# GEDI Data Access 

Authors: Harshini Girish (UAH), Sheyenne Kirkland (UAH), Alex Mandel (DevSeed), Henry Rodman (DevSeed), Zac Deziel (DevSeed)

Date: April 4, 2025

Description: In this notebook, users will learn how to search for GEDI data using `maap-py`, download it, and then open it using `rhdf5`.

## Run This Notebook

To access and run this tutorial within MAAP's Algorithm Development Environment (ADE), please refer to the ["Getting started with the MAAP"](https://docs.maap-project.org/en/latest/getting_started/getting_started.html) section of our documentation.

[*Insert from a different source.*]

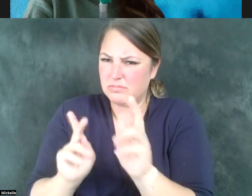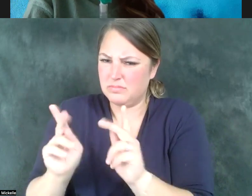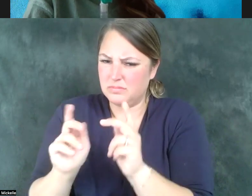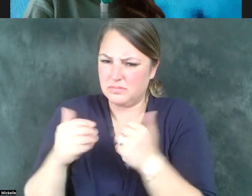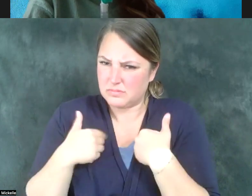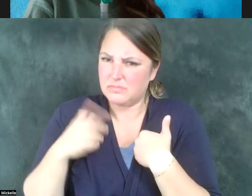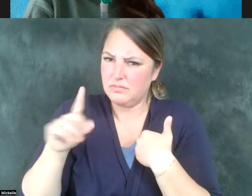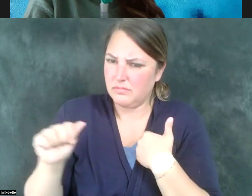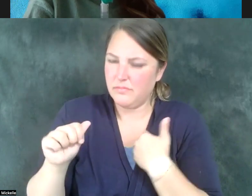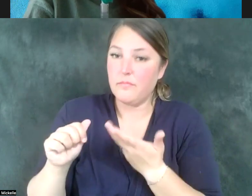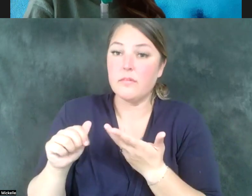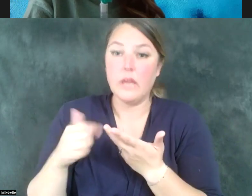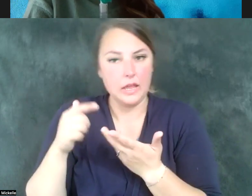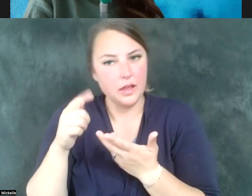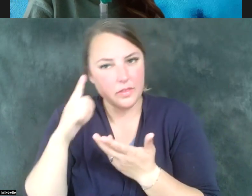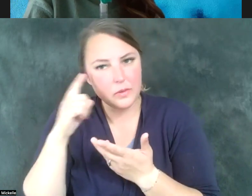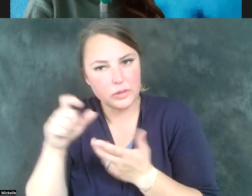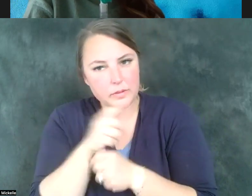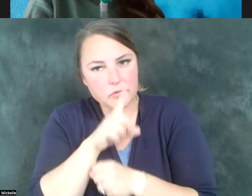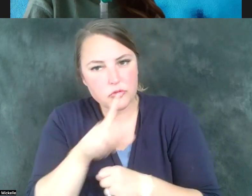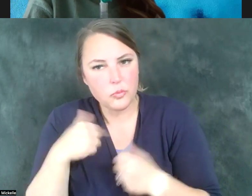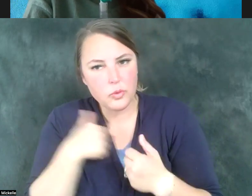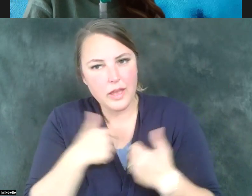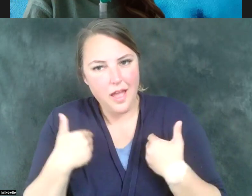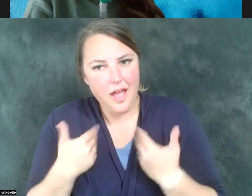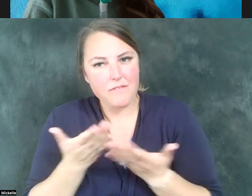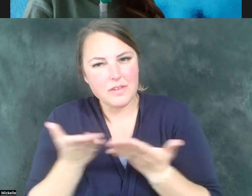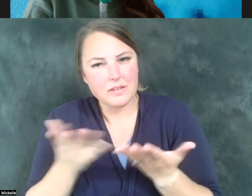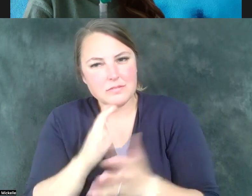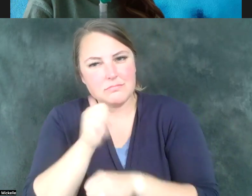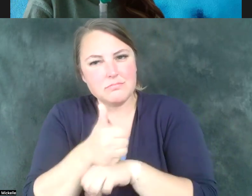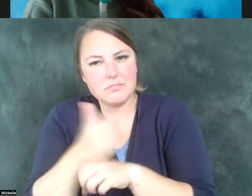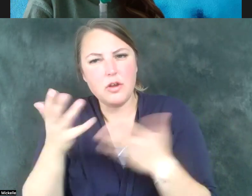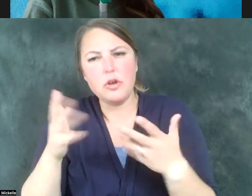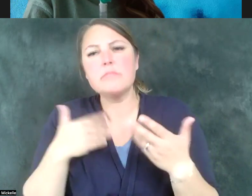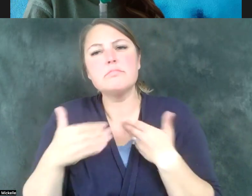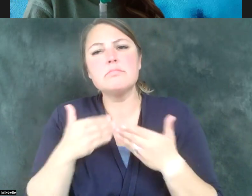mechanisms in place, whether it's higher education or public education, secondary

Disclaimer: it is highly recommended to run a tutorial within MAAP's ADE, which already includes packages specific to MAAP, such as maap-py. Running the tutorial outside of the MAAP ADE may lead to errors. Users should work within an "R/Python" workspace.

## Additional Resources
- [rhdf5](https://www.bioconductor.org/packages/release/bioc/html/rhdf5.html)
  - The `rhdf5` package page, with installation instructions, documentation, and more.
 
- [NASA's Operational CMR (MAAP Docs)](https://docs.maap-project.org/en/latest/technical_tutorials/search/catalog.html#nasa-s-operational-cmr) 
  - A section in the MAAP Docs offering an overview of resources to search and access NASA's CMR.

- [GEDI02_A v2 Dataset Landing Page](https://lpdaac.usgs.gov/products/gedi02_av002/)
  - Learn more about NASA's GEDI L2A dataset, which is accessed in this notebook.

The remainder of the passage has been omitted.